_What to work on_:
1 – From the Mexican Violetear post, reproduce the stretch from "Date: 7/19/22 8:55" through "records July 7-21).".
2 – In the Mexican Violetear post, what is named as the Violet-ear's breeding habitat in the mountains surrounding the Valle de Mexico?
3 – For each statement, say whether it agrees with the Mexican Violetear post. Answer yes or no and quote the deciding words. (a) Most of the Arkansas records come from the forested Ozarks. (b) Every Mexican Violetear record in Arkansas falls in July. (c) Females start building the nest right after they return in July.

Date: 7/19/22 8:55 am
From: Joseph Neal <joeneal...>
Subject: ARE ARKANSAS VIOLETEARS OVERSHOT MIGRANTS?

We now have seven good records for Mexican Violetear in Arkansas. These span the period from early June to mid-September, but 5 of 7 records involve second week of July to second half of August, with July most (3 records July 7-21).
I had formerly assumed these must be birds wandering north after the breeding season, but now I’m not so sure, especially after reading what I have pasted below. It seems possible birds that reach Arkansas may be associated with the northernmost populations of Mexican Violetears that migrate north to their breeding areas in July. I was especially impressed that most of the Arkansas records are from the forested Ozarks that may in some respects resemble possible breeding habitat for inexperienced birds that overshoot in migration. This is all just wild speculation on my part. But interesting …
The following is from Wilson Bulletin (now Wilson Journal of Ornithology), vol 57, no. 3 (September 1946) “NOTESON THE LIFE HISTORY MEXICAN VIOLET-EAR” by HELMUTH 0. WAGNER:
“The Mexican Violet-ear (Colibri thalassinus) is primarily a bird of the mountain forest. Its breeding habitat in the mountains surrounding the Valle de Mexico is the oak-pine-cypress forest. Since the destruction of the forest and the cultivation of the land, the Violet-ear has adapted itself in some degree to the new environment. In its northern range the Mexican Violet-ear is in part a migratory bird. The females, the young, and a varying percentage of the adult males go south in October and early November and return to their breeding range in July … Environmental conditions greatly influence the percentage of males that migrate; as well as the time that migration takes place. According to reports from 1873 and 1874, all Violet-ears then migrated in winter. The non-migratory males usually stay as vagrants in the fir forest (2,900to 3,500 meters) at places where there are flowering plants even in winter. In dry winters, however, all the males leave the area by the second half of February. Immediately after their return in July, the females begin building the nest.”

_Recorded information_:
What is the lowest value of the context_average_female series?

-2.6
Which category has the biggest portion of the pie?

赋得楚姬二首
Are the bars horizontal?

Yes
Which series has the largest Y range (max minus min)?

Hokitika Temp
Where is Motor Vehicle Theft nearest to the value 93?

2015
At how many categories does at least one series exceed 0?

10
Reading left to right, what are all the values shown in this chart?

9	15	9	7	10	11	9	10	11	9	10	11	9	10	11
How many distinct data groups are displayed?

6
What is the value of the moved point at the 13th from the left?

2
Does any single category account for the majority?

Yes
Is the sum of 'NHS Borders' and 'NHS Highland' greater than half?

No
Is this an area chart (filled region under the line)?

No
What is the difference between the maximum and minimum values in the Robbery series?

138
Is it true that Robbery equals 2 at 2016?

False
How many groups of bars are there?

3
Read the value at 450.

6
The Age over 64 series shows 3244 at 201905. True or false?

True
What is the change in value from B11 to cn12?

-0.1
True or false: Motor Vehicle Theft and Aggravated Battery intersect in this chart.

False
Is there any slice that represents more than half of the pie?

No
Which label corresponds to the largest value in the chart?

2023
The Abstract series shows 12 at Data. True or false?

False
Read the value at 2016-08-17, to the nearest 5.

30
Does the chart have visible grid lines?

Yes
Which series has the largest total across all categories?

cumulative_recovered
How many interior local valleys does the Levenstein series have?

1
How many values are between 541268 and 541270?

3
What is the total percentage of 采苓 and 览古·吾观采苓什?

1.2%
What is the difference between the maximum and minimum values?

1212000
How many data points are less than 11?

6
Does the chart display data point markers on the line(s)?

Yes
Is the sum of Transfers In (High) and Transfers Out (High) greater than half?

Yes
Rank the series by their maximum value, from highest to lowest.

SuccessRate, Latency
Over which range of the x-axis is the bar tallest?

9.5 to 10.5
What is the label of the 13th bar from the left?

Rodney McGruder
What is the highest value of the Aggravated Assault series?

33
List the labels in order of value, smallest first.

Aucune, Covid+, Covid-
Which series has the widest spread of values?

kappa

_Answers to the tasks_:
1 –
Date: 7/19/22 8:55 am
From: Joseph Neal <joeneal...>
Subject: ARE ARKANSAS VIOLETEARS OVERSHOT MIGRANTS?

We now have seven good records for Mexican Violetear in Arkansas. These span the period from early June to mid-September, but 5 of 7 records involve second week of July to second half of August, with July most (3 records July 7-21).

2 – The oak-pine-cypress forest.

3 –
(a) Yes: "most of the Arkansas records are from the forested Ozarks"
(b) No: "These span the period from early June to mid-September"
(c) Yes: "Immediately after their return in July, the females begin building the nest."